*** Block opens ***

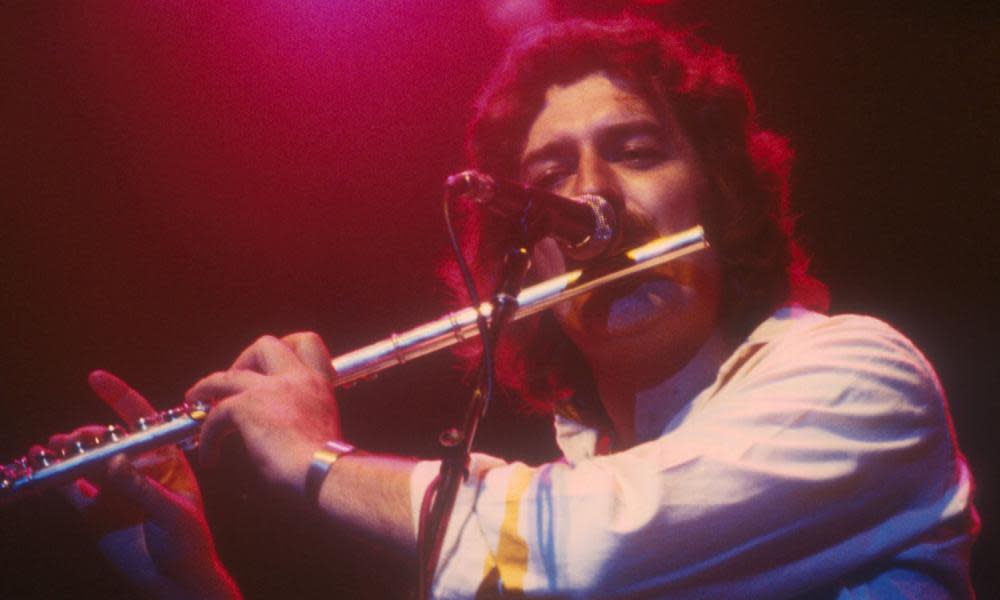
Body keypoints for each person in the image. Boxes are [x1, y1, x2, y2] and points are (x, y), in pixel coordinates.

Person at [49, 16, 978, 599]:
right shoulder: (555, 481)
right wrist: (189, 584)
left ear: (719, 198)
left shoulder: (855, 376)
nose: (593, 204)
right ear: (521, 255)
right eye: (549, 178)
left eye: (638, 149)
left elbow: (587, 553)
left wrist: (313, 459)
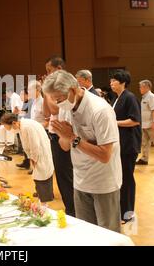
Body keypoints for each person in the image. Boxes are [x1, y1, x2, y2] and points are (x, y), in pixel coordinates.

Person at [43, 70, 122, 233]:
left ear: (72, 89)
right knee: (86, 233)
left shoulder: (100, 110)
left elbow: (105, 155)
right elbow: (64, 146)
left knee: (108, 234)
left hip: (103, 182)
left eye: (59, 99)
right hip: (80, 180)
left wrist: (73, 138)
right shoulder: (66, 107)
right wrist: (65, 137)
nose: (58, 104)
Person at [42, 56, 75, 217]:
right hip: (56, 135)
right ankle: (70, 208)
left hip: (65, 135)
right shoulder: (53, 88)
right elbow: (46, 112)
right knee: (62, 176)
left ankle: (73, 210)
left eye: (49, 70)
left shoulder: (66, 85)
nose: (47, 74)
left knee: (66, 175)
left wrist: (46, 92)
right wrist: (45, 92)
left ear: (59, 69)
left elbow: (55, 110)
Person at [0, 113, 55, 203]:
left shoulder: (27, 127)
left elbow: (34, 145)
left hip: (40, 153)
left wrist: (33, 158)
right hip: (39, 153)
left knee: (41, 176)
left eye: (9, 128)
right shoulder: (23, 125)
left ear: (14, 123)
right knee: (41, 175)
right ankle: (44, 194)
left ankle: (45, 200)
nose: (10, 130)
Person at [110, 70, 141, 223]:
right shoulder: (117, 98)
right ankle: (122, 210)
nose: (111, 83)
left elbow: (135, 120)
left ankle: (128, 214)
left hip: (129, 144)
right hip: (120, 144)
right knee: (121, 178)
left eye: (114, 80)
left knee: (127, 179)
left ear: (123, 82)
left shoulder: (129, 97)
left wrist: (115, 123)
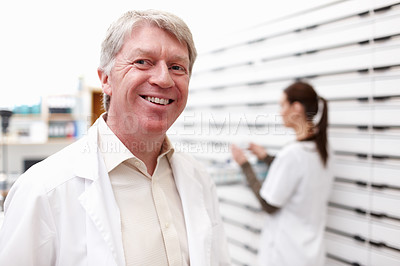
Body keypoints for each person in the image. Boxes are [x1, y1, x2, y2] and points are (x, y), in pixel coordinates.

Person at [0, 10, 230, 266]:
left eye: (177, 67)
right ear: (106, 79)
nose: (164, 79)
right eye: (143, 62)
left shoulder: (198, 178)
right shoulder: (42, 191)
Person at [231, 81, 333, 266]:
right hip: (311, 255)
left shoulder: (292, 154)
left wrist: (244, 164)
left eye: (282, 105)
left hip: (286, 255)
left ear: (296, 108)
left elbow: (269, 204)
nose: (280, 112)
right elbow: (299, 174)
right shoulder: (323, 150)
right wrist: (266, 157)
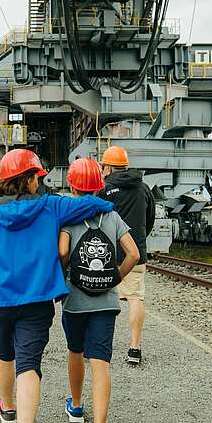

*** Block closes ***

Without changing a word, retype every entry above, but drop its pictures.

Answer to this task —
Body keypoints for each person in the image. Boxes are [x1, y1, x2, y2] and points are (x, y), in pixel coordinates.

Person at [49, 16, 978, 599]:
right shoulder: (555, 481)
right wrist: (189, 584)
left ear: (719, 198)
left shoulder: (855, 376)
nose: (593, 204)
right ear: (521, 255)
right eye: (549, 178)
left eye: (638, 149)
left elbow: (587, 553)
left wrist: (313, 459)
Body keypoints for each person in the image. Boxes are [x1, y1, x2, y2] and points are (x, y), in pixel coordinates.

Person at [43, 70, 122, 233]:
left ear: (72, 89)
right knee: (86, 233)
left shoulder: (100, 110)
left elbow: (105, 155)
right elbow: (64, 146)
left knee: (108, 234)
left hip: (103, 182)
left eye: (59, 99)
right hip: (80, 180)
left wrist: (73, 138)
right shoulder: (66, 107)
right wrist: (65, 137)
nose: (58, 104)
Person at [42, 56, 75, 217]:
right hip: (56, 135)
right ankle: (70, 208)
left hip: (65, 135)
right shoulder: (53, 88)
right elbow: (46, 112)
right knee: (62, 176)
left ankle: (73, 210)
left eye: (49, 70)
left shoulder: (66, 85)
nose: (47, 74)
left knee: (66, 175)
left wrist: (46, 92)
right wrist: (45, 92)
left ear: (59, 69)
left elbow: (55, 110)
Person at [0, 113, 55, 203]:
left shoulder: (27, 127)
left elbow: (34, 145)
left hip: (40, 153)
left wrist: (33, 158)
right hip: (39, 153)
left knee: (41, 176)
left eye: (9, 128)
right shoulder: (23, 125)
left ear: (14, 123)
right knee: (41, 175)
right ankle: (44, 194)
left ankle: (45, 200)
nose: (10, 130)
Person at [110, 70, 141, 223]:
right shoulder: (117, 98)
right ankle: (122, 210)
nose: (111, 83)
left elbow: (135, 120)
left ankle: (128, 214)
left hip: (129, 144)
right hip: (120, 144)
right knee: (121, 178)
left eye: (114, 80)
left knee: (127, 179)
left ear: (123, 82)
left shoulder: (129, 97)
left wrist: (115, 123)
Body keypoints for each person in the image. Boxes are [x1, y1, x2, y2] and points are (x, y), in pixel coordinates.

Person at [0, 10, 230, 266]:
left eye: (177, 67)
right ear: (106, 79)
nose: (164, 79)
right eye: (143, 62)
left shoulder: (198, 178)
right shoulder: (42, 191)
Person at [231, 81, 333, 266]:
right hip: (311, 255)
left shoulder: (292, 154)
left wrist: (244, 164)
left eye: (282, 105)
left hip: (286, 255)
left ear: (296, 108)
left elbow: (269, 204)
nose: (280, 112)
right elbow: (299, 174)
right shoulder: (323, 150)
right wrist: (266, 157)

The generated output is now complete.